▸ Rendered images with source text

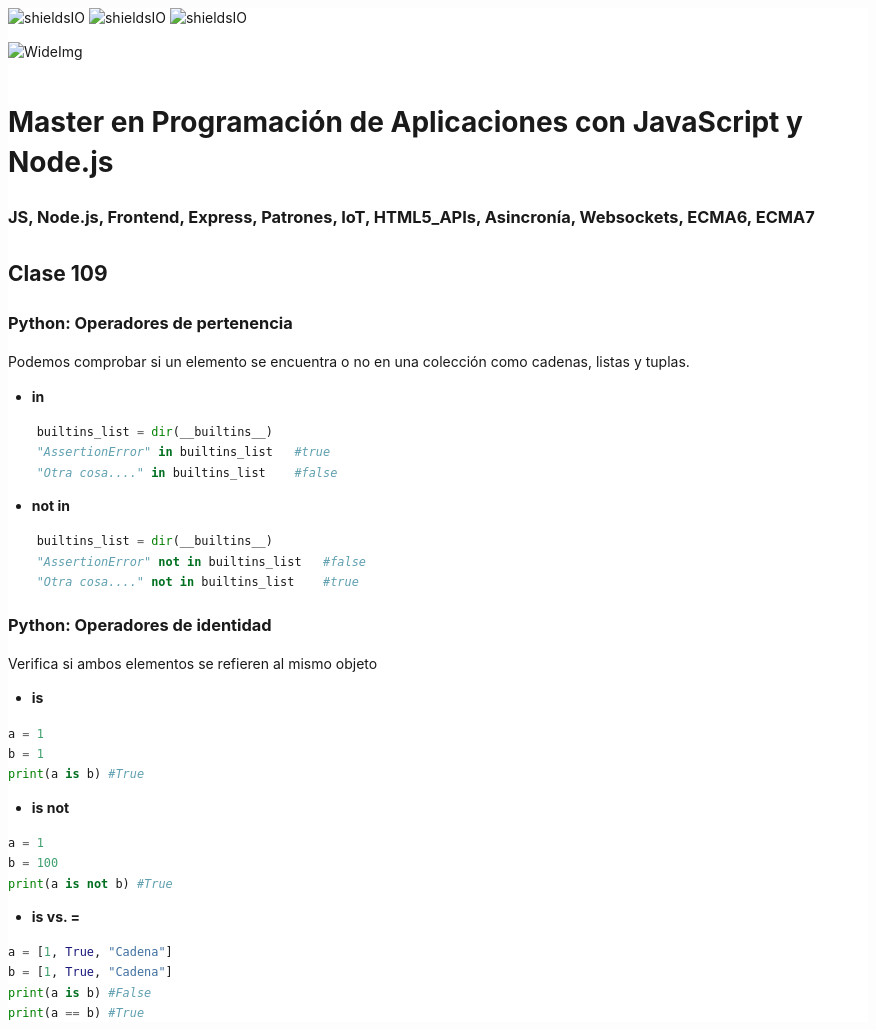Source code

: ![shieldsIO](https://img.shields.io/github/issues/Fictizia/Master-en-programacion-de-aplicaciones-con-JavaScript-y-Node.js_ed1.svg)
![shieldsIO](https://img.shields.io/github/forks/Fictizia/Master-en-programacion-de-aplicaciones-con-JavaScript-y-Node.js_ed1.svg)
![shieldsIO](https://img.shields.io/github/stars/Fictizia/Master-en-programacion-de-aplicaciones-con-JavaScript-y-Node.js_ed1.svg)

![WideImg](http://fictizia.com/img/github/Fictizia-plan-estudios-github.jpg)

# Master en Programación de Aplicaciones con JavaScript y Node.js
### JS, Node.js, Frontend, Express, Patrones, IoT, HTML5_APIs, Asincronía, Websockets, ECMA6, ECMA7

## Clase 109

### Python: Operadores de pertenencia
Podemos comprobar si un elemento se encuentra o no en una colección como cadenas, listas y tuplas.

- **in**
```python
    builtins_list = dir(__builtins__)
    "AssertionError" in builtins_list   #true
    "Otra cosa...." in builtins_list    #false
```
- **not in**
```python
    builtins_list = dir(__builtins__)
    "AssertionError" not in builtins_list   #false
    "Otra cosa...." not in builtins_list    #true
```

### Python: Operadores de identidad
Verifica si ambos elementos se refieren al mismo objeto
- **is**
```python
a = 1
b = 1
print(a is b) #True
```
- **is not**
```python
a = 1
b = 100
print(a is not b) #True
```
- **is vs. =**
```python
a = [1, True, "Cadena"]
b = [1, True, "Cadena"]
print(a is b) #False
print(a == b) #True
```
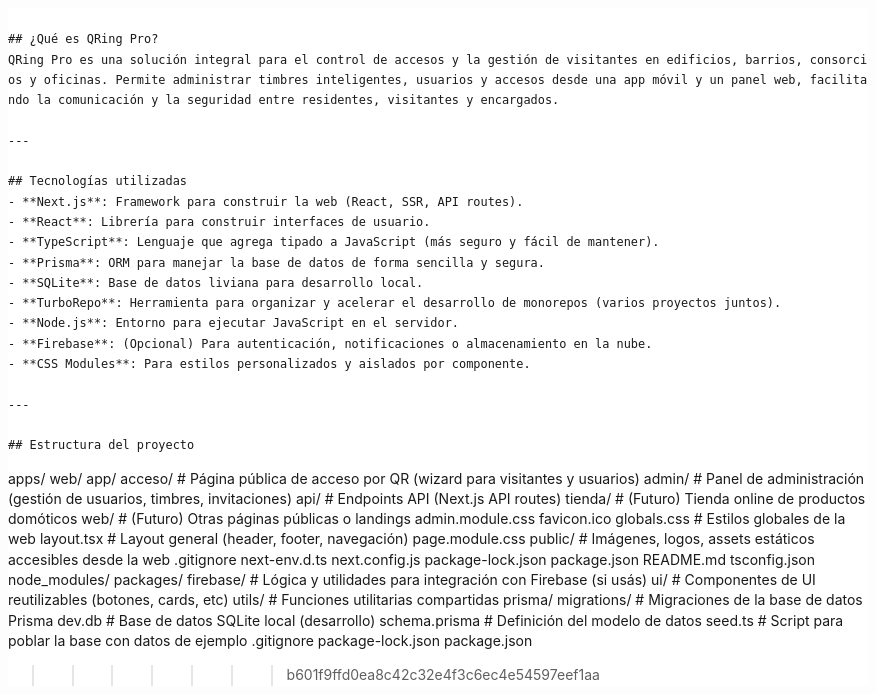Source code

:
 ```

## ¿Qué es QRing Pro?
QRing Pro es una solución integral para el control de accesos y la gestión de visitantes en edificios, barrios, consorcios y oficinas. Permite administrar timbres inteligentes, usuarios y accesos desde una app móvil y un panel web, facilitando la comunicación y la seguridad entre residentes, visitantes y encargados.

---

## Tecnologías utilizadas
- **Next.js**: Framework para construir la web (React, SSR, API routes).
- **React**: Librería para construir interfaces de usuario.
- **TypeScript**: Lenguaje que agrega tipado a JavaScript (más seguro y fácil de mantener).
- **Prisma**: ORM para manejar la base de datos de forma sencilla y segura.
- **SQLite**: Base de datos liviana para desarrollo local.
- **TurboRepo**: Herramienta para organizar y acelerar el desarrollo de monorepos (varios proyectos juntos).
- **Node.js**: Entorno para ejecutar JavaScript en el servidor.
- **Firebase**: (Opcional) Para autenticación, notificaciones o almacenamiento en la nube.
- **CSS Modules**: Para estilos personalizados y aislados por componente.

---

## Estructura del proyecto  

```
apps/
  web/
    app/
      acceso/         # Página pública de acceso por QR (wizard para visitantes y usuarios)
      admin/          # Panel de administración (gestión de usuarios, timbres, invitaciones)
      api/            # Endpoints API (Next.js API routes)
      tienda/         # (Futuro) Tienda online de productos domóticos
      web/            # (Futuro) Otras páginas públicas o landings
      admin.module.css
      favicon.ico
      globals.css     # Estilos globales de la web
      layout.tsx      # Layout general (header, footer, navegación)
      page.module.css
    public/           # Imágenes, logos, assets estáticos accesibles desde la web
    .gitignore
    next-env.d.ts
    next.config.js
    package-lock.json
    package.json
    README.md
    tsconfig.json
node_modules/
packages/
  firebase/           # Lógica y utilidades para integración con Firebase (si usás)
  ui/                 # Componentes de UI reutilizables (botones, cards, etc)
  utils/              # Funciones utilitarias compartidas
prisma/
  migrations/         # Migraciones de la base de datos Prisma
  dev.db              # Base de datos SQLite local (desarrollo)
  schema.prisma       # Definición del modelo de datos
  seed.ts             # Script para poblar la base con datos de ejemplo
.gitignore
package-lock.json
package.json
>>>>>>> b601f9ffd0ea8c42c32e4f3c6ec4e54597eef1aa
```

```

▸ TASK PROMPT
Retype the entries above exactly. Stop after the line containing "### Python: Operadores de identidad", and omit the pictures.

▸ COMPLETED TASK
Source code

: ![shieldsIO](https://img.shields.io/github/issues/Fictizia/Master-en-programacion-de-aplicaciones-con-JavaScript-y-Node.js_ed1.svg)
![shieldsIO](https://img.shields.io/github/forks/Fictizia/Master-en-programacion-de-aplicaciones-con-JavaScript-y-Node.js_ed1.svg)
![shieldsIO](https://img.shields.io/github/stars/Fictizia/Master-en-programacion-de-aplicaciones-con-JavaScript-y-Node.js_ed1.svg)

![WideImg](http://fictizia.com/img/github/Fictizia-plan-estudios-github.jpg)

# Master en Programación de Aplicaciones con JavaScript y Node.js
### JS, Node.js, Frontend, Express, Patrones, IoT, HTML5_APIs, Asincronía, Websockets, ECMA6, ECMA7

## Clase 109

### Python: Operadores de pertenencia
Podemos comprobar si un elemento se encuentra o no en una colección como cadenas, listas y tuplas.

- **in**
```python
    builtins_list = dir(__builtins__)
    "AssertionError" in builtins_list   #true
    "Otra cosa...." in builtins_list    #false
```
- **not in**
```python
    builtins_list = dir(__builtins__)
    "AssertionError" not in builtins_list   #false
    "Otra cosa...." not in builtins_list    #true
```

### Python: Operadores de identidad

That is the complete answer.